Alors, ce fut un conte.
Il était une fois un petit garçon. Il s’appelait Ferrucio, né à Saint Gregorio de Veronelle, en 1919 près de Vérone, pas loin de Venise. Dès l’âge de onze ans, il est recueilli par un prêtre de Don Bosco qui se voue à l’aide aux enfants pauvres. Car en ce temps, la vie est dure et Ferrucio n’a aucune chance s’il n’apprend pas un métier. Giovanni Calabria, prêtre en un collège, le prend en protection. Ferrucio étudie pendant cinq années, on le nourrit, on le fait vivre, on le prépare à être un homme. Ferrucio n’oubliera jamais Giovanni. Et il commence en une époque bien difficile : 1935, l’avant-guerre, la guerre : il est typographe linotypiste. A-t-on besoin d’un homme qui fait des textes ou des livres dans une guerre ? La vie est dure. En 1946, Ferrucio quitte son pays et se retrouve à Mimet, à la mine, au fond pour le charbon. En bas, c’est difficile surtout que Ferrucio est petit : quand il a peur, il pense à Giovanni qui lui a appris le courage et Dieu.

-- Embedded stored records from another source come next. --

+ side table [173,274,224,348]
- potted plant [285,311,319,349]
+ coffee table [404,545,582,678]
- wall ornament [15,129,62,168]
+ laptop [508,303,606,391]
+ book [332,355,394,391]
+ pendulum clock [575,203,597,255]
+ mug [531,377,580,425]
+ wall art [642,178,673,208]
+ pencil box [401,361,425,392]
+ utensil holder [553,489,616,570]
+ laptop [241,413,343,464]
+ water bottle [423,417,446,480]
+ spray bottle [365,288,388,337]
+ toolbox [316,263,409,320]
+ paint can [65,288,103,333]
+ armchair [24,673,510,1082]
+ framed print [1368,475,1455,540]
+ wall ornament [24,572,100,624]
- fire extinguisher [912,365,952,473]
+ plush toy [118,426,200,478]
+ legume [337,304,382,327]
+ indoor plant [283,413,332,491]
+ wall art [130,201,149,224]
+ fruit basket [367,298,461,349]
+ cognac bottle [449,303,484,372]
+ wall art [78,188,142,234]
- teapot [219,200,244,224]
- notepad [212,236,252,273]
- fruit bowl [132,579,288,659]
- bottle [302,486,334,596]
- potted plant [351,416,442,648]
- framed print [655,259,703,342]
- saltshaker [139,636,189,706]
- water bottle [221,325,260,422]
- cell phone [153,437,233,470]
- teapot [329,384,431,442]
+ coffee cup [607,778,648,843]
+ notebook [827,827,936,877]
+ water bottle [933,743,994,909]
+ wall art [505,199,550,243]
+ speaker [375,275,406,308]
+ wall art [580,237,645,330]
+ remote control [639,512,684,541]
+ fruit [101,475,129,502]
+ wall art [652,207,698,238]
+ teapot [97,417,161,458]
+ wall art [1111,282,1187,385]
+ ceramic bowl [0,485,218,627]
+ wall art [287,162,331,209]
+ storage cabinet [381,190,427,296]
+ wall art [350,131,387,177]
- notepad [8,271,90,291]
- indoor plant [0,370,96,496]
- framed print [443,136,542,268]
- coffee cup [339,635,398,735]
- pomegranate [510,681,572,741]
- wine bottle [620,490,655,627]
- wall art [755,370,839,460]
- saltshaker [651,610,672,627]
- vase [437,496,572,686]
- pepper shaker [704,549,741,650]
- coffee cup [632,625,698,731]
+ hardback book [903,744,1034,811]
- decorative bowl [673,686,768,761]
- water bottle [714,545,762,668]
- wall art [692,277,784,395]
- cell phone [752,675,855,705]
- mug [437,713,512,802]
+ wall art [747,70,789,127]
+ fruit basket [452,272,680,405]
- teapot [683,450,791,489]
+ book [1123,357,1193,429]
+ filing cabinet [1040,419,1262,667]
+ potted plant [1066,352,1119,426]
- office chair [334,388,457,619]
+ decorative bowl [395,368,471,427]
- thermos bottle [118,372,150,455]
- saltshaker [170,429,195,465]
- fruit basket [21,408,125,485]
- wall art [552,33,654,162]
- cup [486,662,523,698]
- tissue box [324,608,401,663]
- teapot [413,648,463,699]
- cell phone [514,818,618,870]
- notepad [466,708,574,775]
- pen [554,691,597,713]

Alors, si un pan de mur tombe trop vite, trop près, Ferrucio prie pour lui et ses compagnons. Les années passent de la sorte, la famille, la maison, la mine, comment remercier, honorer ? … Ferrucio réfléchit.
Un jour, parce que les machines à laver se multiplient, le lavoir des Moulières est abandonné : il est juste au coin de l’ancienne place. A présent, il ne sert plus à rien et se dégrade. Les houillères de Provence le cèdent à l’archevêché d’Aix, Ferrucio n’est pas pour rien en cette affaire ! Il a son idée, maintenant, pour comment remercier, honorer…
Ce lavoir, il le répare : le carrelage, les enduits, les fenêtres, la porte, il travaille avec les maçons et il paye tout de sa poche. Il dit que c’est pour une chapelle. Drôle d’idée ! Pourquoi pas ? Ses proches comprennent : chez lui, il a une Vierge électrique et une photo de Giovanni. Ferrucio n’est pas le seul à admirer Giovanni : le Pape Jean-Paul II, l’homme en blanc, béatifie et sanctifie Giovanni Calabria le 18 avril 1999. C’est l’homme en noir, le mineur qui est content : sa chapelle est dédiée à ce nouveau saint. Pour ne pas être en reste, Mimet offre un petit campanile avec deux cloches qui marquent les heures : près de dix personnes vont travailler bénévolement pour cet ouvrage terminé en 2004, le 4 décembre. Un beau cadeau de Noël !
Ferrucio a eu dix ans pour partager et faire admirer sa chapelle ; et avant ses funérailles à Biver, c’est là qu’il a voulu passer un moment.